Versicherungsnehmern, die aufgrund von Betrug aufgeführt werden, kommt die Tatsache entgegen, dass der Eintrag nach fünf Jahren wieder gelöscht werden müssen.
Warnsystem schließt auch Kranke aus
In der Warndatei landen aber auch unschuldige Versicherungsnehmer. Wer beispielsweise eine Berufsunfähigkeitsversicherung aufgrund einer Erkrankung in Anspruch genommen hat, kann mit einem Vermerk rechnen.
Das führt dazu, dass der Kunde auch von vielen anderen Versicherern nur einen teuren oder gar keinen Vertrag erhält. Es hilft nur, es nach fünf Jahren erneut zu probieren. Allerdings sollten Betroffene bei den Versicherern nachforschen, die Sie abgelehnt haben, weshalb sie in das „HIS“ eingetragen wurden. Sollte die Krankheit vor Ablauf der fünf Jahre ausgeheilt sein, können die Betroffenen mit einem neuen Gesundheitszeugnis das Streichen oder Sperren Ihres Datensatzes veranlassen.
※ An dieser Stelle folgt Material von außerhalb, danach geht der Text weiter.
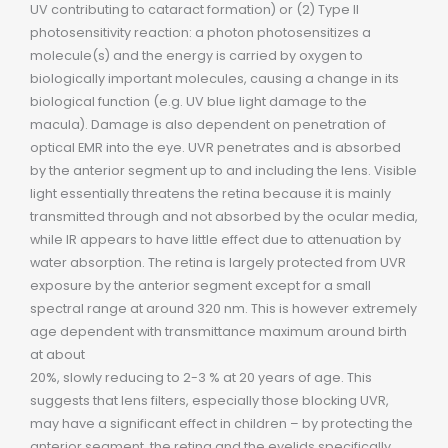
UV contributing to cataract formation) or (2) Type II
photosensitivity reaction: a photon photosensitizes a
molecule(s) and the energy is carried by oxygen to
biologically important molecules, causing a change in its
biological function (e.g. UV blue light damage to the
macula). Damage is also dependent on penetration of
optical EMR into the eye. UVR penetrates and is absorbed
by the anterior segment up to and including the lens. Visible
light essentially threatens the retina because it is mainly
transmitted through and not absorbed by the ocular media,
while IR appears to have little effect due to attenuation by
water absorption. The retina is largely protected from UVR
exposure by the anterior segment except for a small
spectral range at around 320 nm. This is however extremely
age dependent with transmittance maximum around birth
at about
20%, slowly reducing to 2-3 % at 20 years of age. This
suggests that lens filters, especially those blocking UVR,
may have a significant effect in children – by protecting the
anterior segment, the retina and the eyelids specifically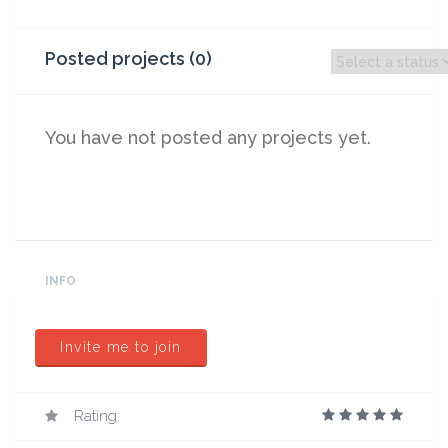
Posted projects (0)
You have not posted any projects yet.
INFO
Invite me to join
Rating: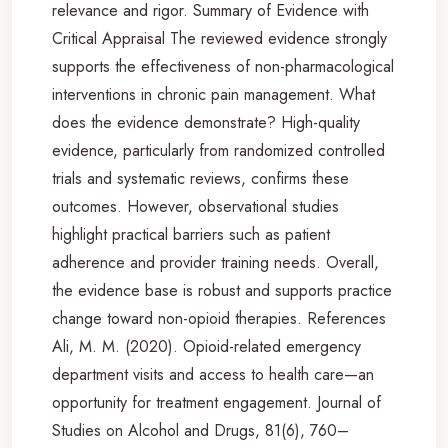
relevance and rigor. Summary of Evidence with
Critical Appraisal The reviewed evidence strongly
supports the effectiveness of non-pharmacological
interventions in chronic pain management. What
does the evidence demonstrate? High-quality
evidence, particularly from randomized controlled
trials and systematic reviews, confirms these
outcomes. However, observational studies
highlight practical barriers such as patient
adherence and provider training needs. Overall,
the evidence base is robust and supports practice
change toward non-opioid therapies. References
Ali, M. M. (2020). Opioid-related emergency
department visits and access to health care—an
opportunity for treatment engagement. Journal of
Studies on Alcohol and Drugs, 81(6), 760–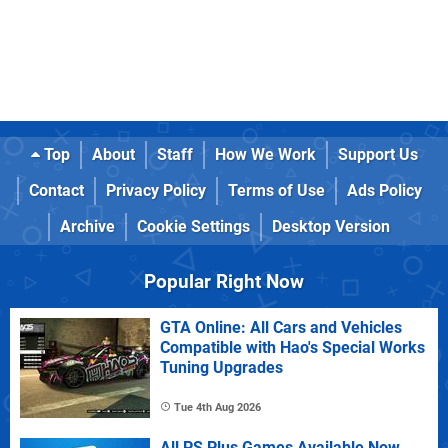
Top
About
Staff
How We Work
Support Us
Contact
Privacy Policy
Terms of Use
Ads Policy
Archive
Cookie Settings
Desktop Version
Popular Right Now
GTA Online: All Cars and Vehicles
Compatible with Hao's Special Works
Tuning Upgrades
Tue 4th Aug 2026
All PS Plus Games Available Now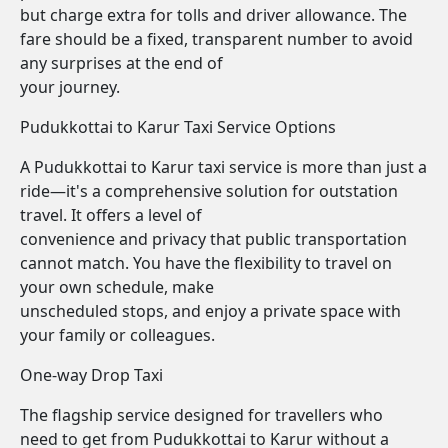
but charge extra for tolls and driver allowance. The
fare should be a fixed, transparent number to avoid
any surprises at the end of
your journey.
Pudukkottai to Karur Taxi Service Options
A Pudukkottai to Karur taxi service is more than just a
ride—it's a comprehensive solution for outstation
travel. It offers a level of
convenience and privacy that public transportation
cannot match. You have the flexibility to travel on
your own schedule, make
unscheduled stops, and enjoy a private space with
your family or colleagues.
One-way Drop Taxi
The flagship service designed for travellers who
need to get from Pudukkottai to Karur without a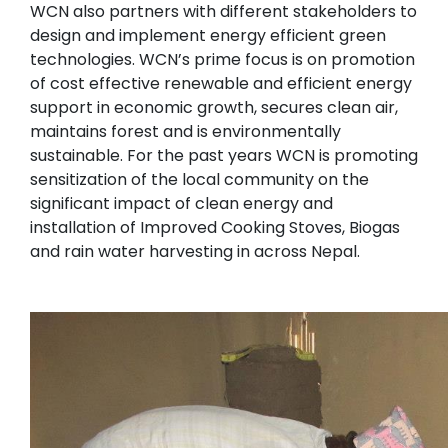
WCN also partners with different stakeholders to
design and implement energy efficient green
technologies. WCN’s prime focus is on promotion
of cost effective renewable and efficient energy
support in economic growth, secures clean air,
maintains forest and is environmentally
sustainable. For the past years WCN is promoting
sensitization of the local community on the
significant impact of clean energy and
installation of Improved Cooking Stoves, Biogas
and rain water harvesting in across Nepal.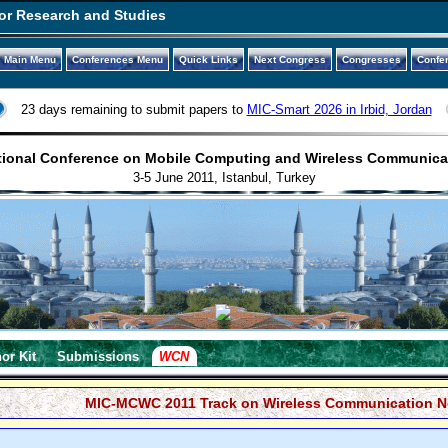
or Research and Studies
Main Menu
Conferences Menu
Quick Links
Next Congress
Congresses
Confe
23 days remaining to submit papers to
MIC-Smart 2026 in Irbid, Jordan
tional Conference on Mobile Computing and Wireless Communic
3-5 June 2011, Istanbul, Turkey
or Kit
Submissions
WCN
MIC-MCWC 2011 Track on Wireless Communication N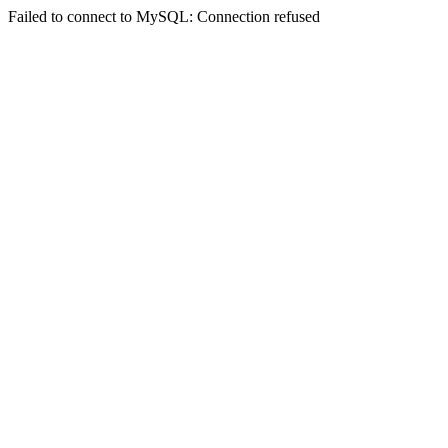
Failed to connect to MySQL: Connection refused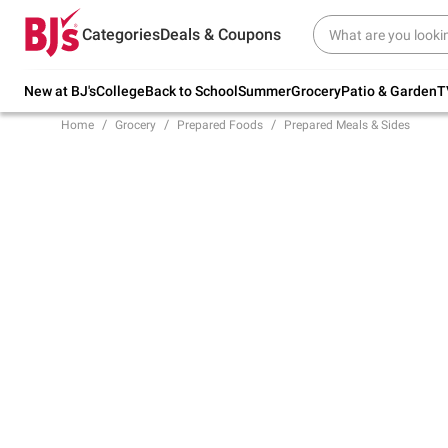
Try our top member favorites for back to
Categories
Deals & Coupons
school.
Shop Now
New at BJ's
College
Back to School
Summer
Grocery
Patio & Garden
T
Home
Grocery
Prepared Foods
Prepared Meals & Sides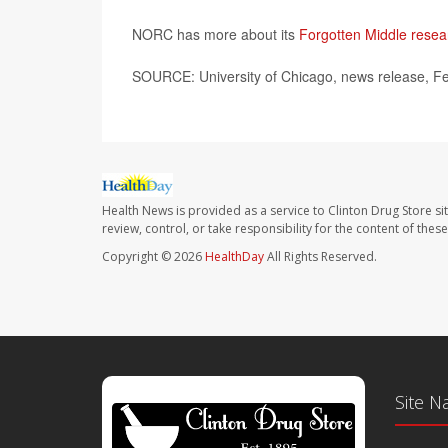
NORC has more about its
Forgotten Middle resea
SOURCE: University of Chicago, news release, F
Health News is provided as a service to Clinton Drug Store si
review, control, or take responsibility for the content of the
Copyright © 2026
HealthDay
All Rights Reserved.
Site N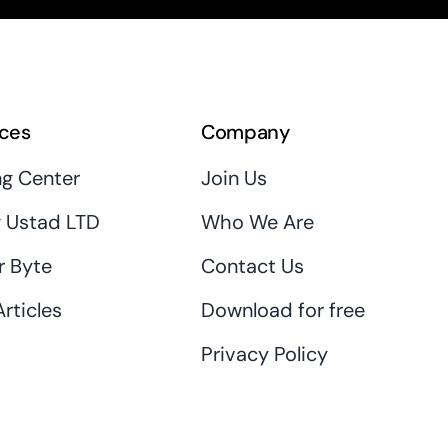
ces
Company
ng Center
Join Us
 Ustad LTD
Who We Are
r Byte
Contact Us
rticles
Download for free
Privacy Policy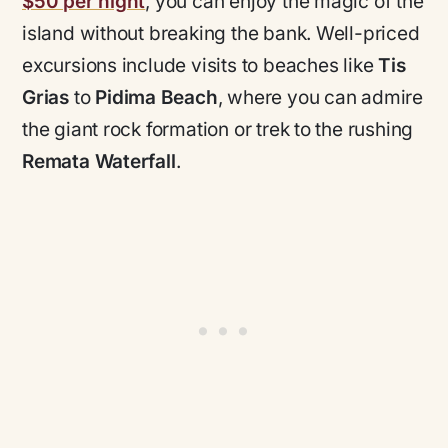
$50 per night
, you can enjoy the magic of the
island without breaking the bank. Well-priced
excursions include visits to beaches like
Tis
Grias
to
Pidima Beach
, where you can admire
the giant rock formation or trek to the rushing
Remata Waterfall
.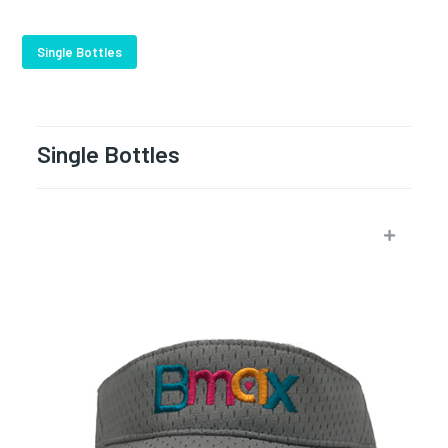
Single Bottles
Single Bottles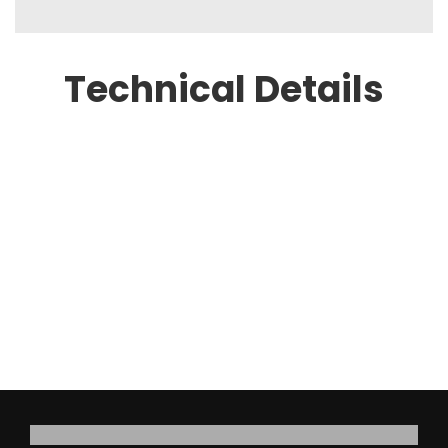
Technical Details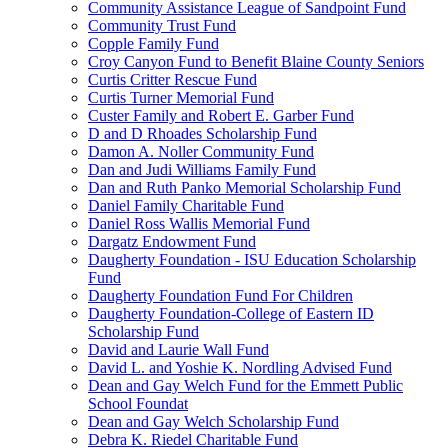
Community Assistance League of Sandpoint Fund
Community Trust Fund
Copple Family Fund
Croy Canyon Fund to Benefit Blaine County Seniors
Curtis Critter Rescue Fund
Curtis Turner Memorial Fund
Custer Family and Robert E. Garber Fund
D and D Rhoades Scholarship Fund
Damon A. Noller Community Fund
Dan and Judi Williams Family Fund
Dan and Ruth Panko Memorial Scholarship Fund
Daniel Family Charitable Fund
Daniel Ross Wallis Memorial Fund
Dargatz Endowment Fund
Daugherty Foundation - ISU Education Scholarship
Fund
Daugherty Foundation Fund For Children
Daugherty Foundation-College of Eastern ID
Scholarship Fund
David and Laurie Wall Fund
David L. and Yoshie K. Nordling Advised Fund
Dean and Gay Welch Fund for the Emmett Public
School Foundat
Dean and Gay Welch Scholarship Fund
Debra K. Riedel Charitable Fund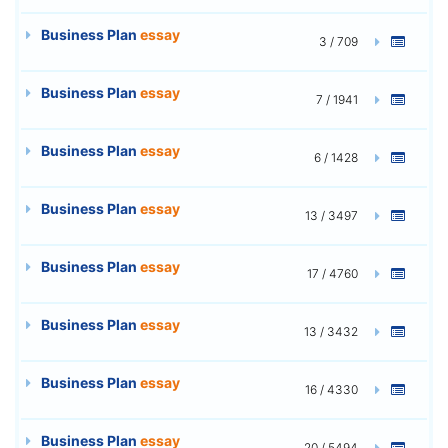
Business Plan
essay
3 / 709
Business Plan
essay
7 / 1941
Business Plan
essay
6 / 1428
Business Plan
essay
13 / 3497
Business Plan
essay
17 / 4760
Business Plan
essay
13 / 3432
Business Plan
essay
16 / 4330
Business Plan
essay
20 / 5494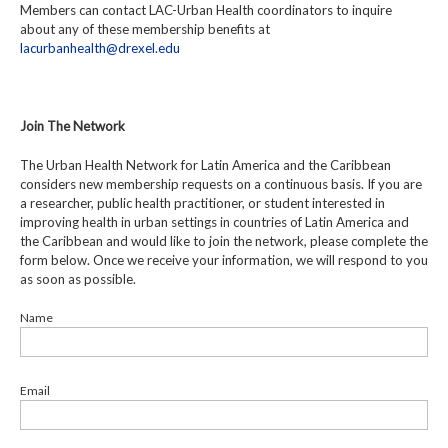
Members can contact LAC-Urban Health coordinators to inquire
about any of these membership benefits at
lacurbanhealth@drexel.edu
Join The Network
The Urban Health Network for Latin America and the Caribbean
considers new membership requests on a continuous basis. If you are
a researcher, public health practitioner, or student interested in
improving health in urban settings in countries of Latin America and
the Caribbean and would like to join the network, please complete the
form below. Once we receive your information, we will respond to you
as soon as possible.
Name
Email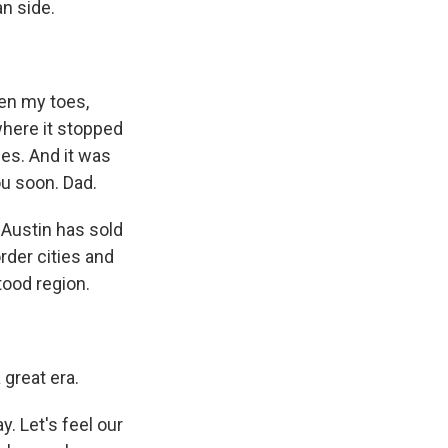
n side.
en my toes,
where it stopped
des. And it was
ou soon. Dad.
Austin has sold
rder cities and
tood region.
 great era.
. Let's feel our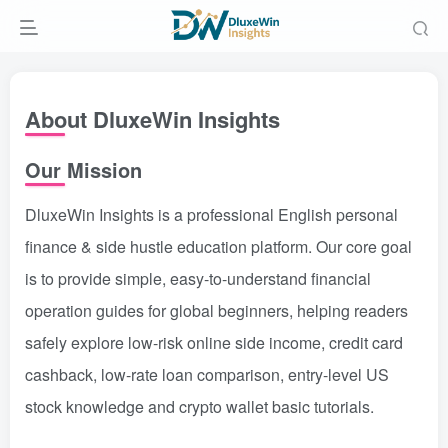
About DluxeWin Insights
Our Mission
DluxeWin Insights is a professional English personal
finance & side hustle education platform. Our core goal
is to provide simple, easy-to-understand financial
operation guides for global beginners, helping readers
safely explore low-risk online side income, credit card
cashback, low-rate loan comparison, entry-level US
stock knowledge and crypto wallet basic tutorials.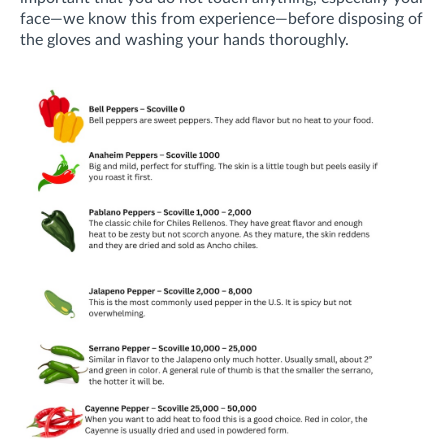
face—
we know this from experience—
before disposing of
the gloves and washing your hands thoroughly.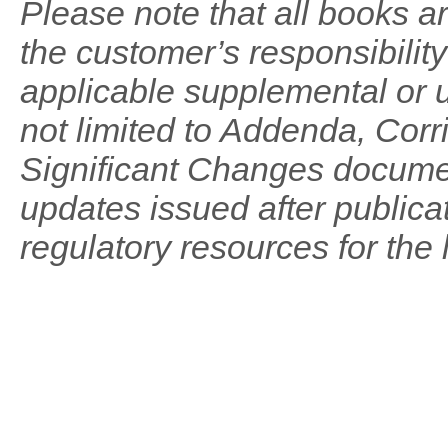
Please note that all books are
the customer’s responsibilit
applicable supplemental or u
not limited to Addenda, Co
Significant Changes documen
updates issued after publicat
regulatory resources for the 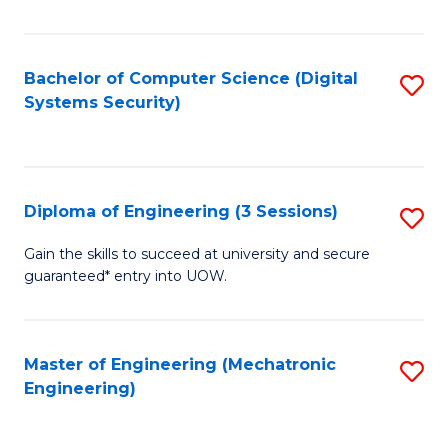
of
E
T
Bachelor of Computer Science (Digital
S
Systems Security)
to
to
C
C
Fa
Fa
Diploma of Engineering (3 Sessions)
S
D
Gain the skills to succeed at university and secure
guaranteed* entry into UOW.
of
E
(3
Master of Engineering (Mechatronic
S
Engineering)
Se
to
to
C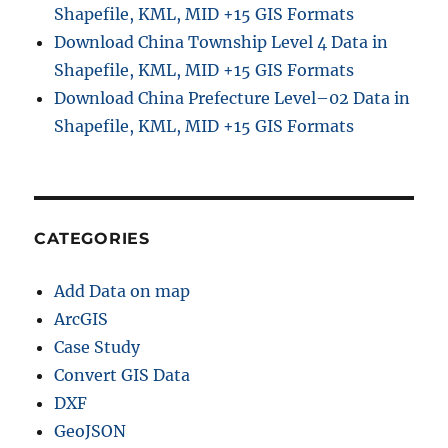
Shapefile, KML, MID +15 GIS Formats
t
Download China Township Level 4 Data in
a
l
Shapefile, KML, MID +15 GIS Formats
E
Download China Prefecture Level–02 Data in
l
Shapefile, KML, MID +15 GIS Formats
e
v
a
t
i
o
CATEGORIES
n
M
Add Data on map
o
d
ArcGIS
e
Case Study
l
Convert GIS Data
)
a
DXF
n
GeoJSON
d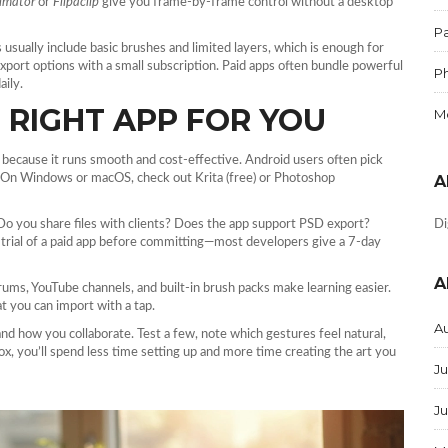
imator
or
Flipaclip
give you frame‑by‑frame control without a desktop
Pa
s usually include basic brushes and limited layers, which is enough for
xport options with a small subscription. Paid apps often bundle powerful
P
aily.
RIGHT APP FOR YOU
M
 because it runs smooth and cost‑effective. Android users often pick
es. On Windows or macOS, check out Krita (free) or Photoshop
A
o you share files with clients? Does the app support PSD export?
Di
e trial of a paid app before committing—most developers give a 7‑day
A
rums, YouTube channels, and built‑in brush packs make learning easier.
t you can import with a tap.
A
and how you collaborate. Test a few, note which gestures feel natural,
ox, you’ll spend less time setting up and more time creating the art you
Ju
J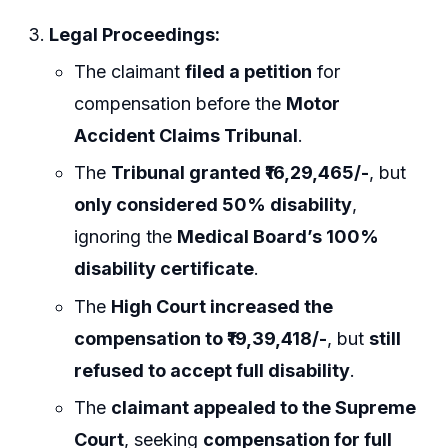
Legal Proceedings:
The claimant
filed a petition
for
compensation before the
Motor
Accident Claims Tribunal
.
The
Tribunal granted ₹16,29,465/-
, but
only considered 50% disability
,
ignoring the
Medical Board’s 100%
disability certificate
.
The
High Court increased the
compensation to ₹19,39,418/-
, but
still
refused to accept full disability
.
The
claimant appealed to the Supreme
Court
, seeking
compensation for full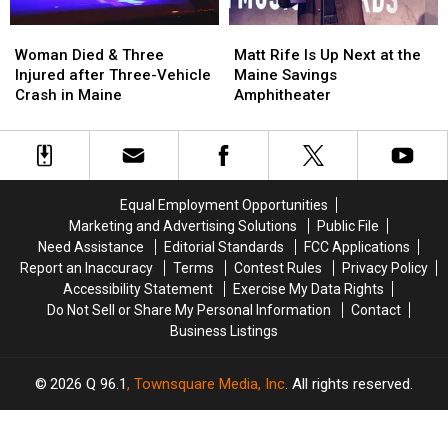
Soccer
Soccer
Stadium
Stadium
Woman
Woman
Matt
Matt
Died
Died
Rife
Rife
Woman Died & Three
Matt Rife Is Up Next at the
&
&
Is
Is
Injured after Three-Vehicle
Maine Savings
Three
Three
Up
Up
Crash in Maine
Amphitheater
Injured
Injured
Next
Next
after
after
at
at
Three-
Three-
the
the
Vehicle
Vehicle
Maine
Maine
Crash
Crash
Savings
Savings
Equal Employment Opportunities
in
in
Amphitheater
Amphitheater
Marketing and Advertising Solutions
Public File
Maine
Maine
Need Assistance
Editorial Standards
FCC Applications
Report an Inaccuracy
Terms
Contest Rules
Privacy Policy
Accessibility Statement
Exercise My Data Rights
Do Not Sell or Share My Personal Information
Contact
Business Listings
2026
Q 96.1
, Townsquare Media, Inc
. All rights reserved.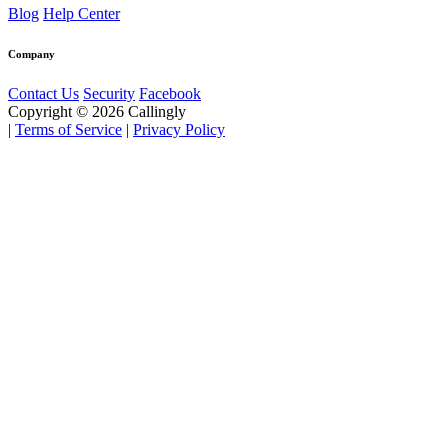
Blog
Help Center
Company
Contact Us
Security
Facebook
Copyright © 2026 Callingly
|
Terms of Service
|
Privacy Policy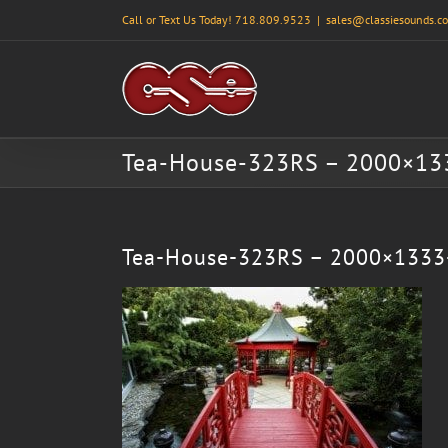
Skip
Call or Text Us Today! 718.809.9523
|
sales@classiesounds.c
to
content
Tea-House-323RS – 2000×13
Tea-House-323RS – 2000×1333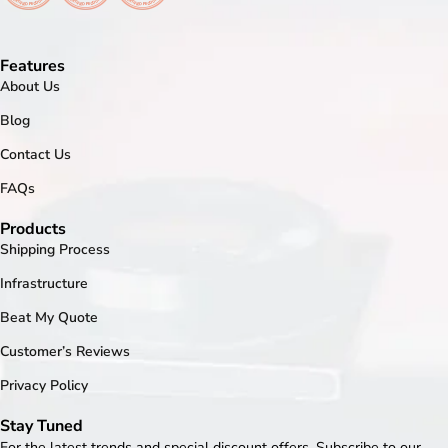
Features
About Us
Blog
Contact Us
FAQs
Products
Shipping Process
Infrastructure
Beat My Quote
Customer’s Reviews
Privacy Policy
Stay Tuned
For the latest trends and special discount offers. Subscribe to our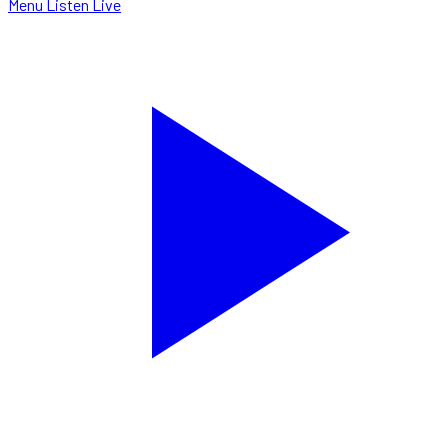
Menu
Listen Live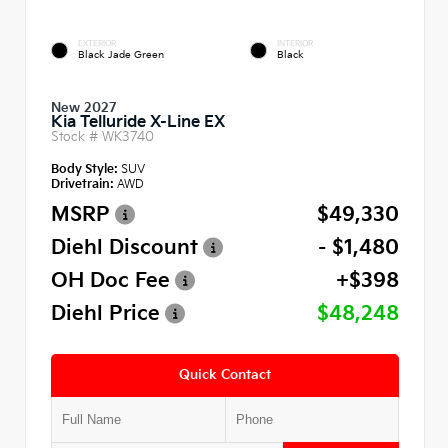
EXTERIOR
INTERIOR
Black Jade Green
Black
New 2027
Kia Telluride X-Line EX
Stock #
WK3740
Body Style:
SUV
Drivetrain:
AWD
MSRP
$49,330
Diehl Discount
- $1,480
OH Doc Fee
+$398
Diehl Price
$48,248
Quick Contact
Neue Regelung für Rechtsschutzversicherte
Von der Neuregelung und der neuen Transparenz in Sachen „HIS“ können künftig auch Rechtsschutzkunden profitieren. Bisher konnten entsprechende Versicherer Kunden, die zweimal innerhalb von zwölf Monaten (oder dreimal in 36 Monaten) einen Streitfall geltend machten, vom weiteren Versicherungsschutz ausschließen.
Diese Regelung muss künftig großzügiger gefasst werden. Kunden dürfen ab sofort bis zu vier Rechtsschutzfälle im Jahr anmelden, bevor ein Versicherungsschutz rechtmäßig ausgeschlossen werden kann.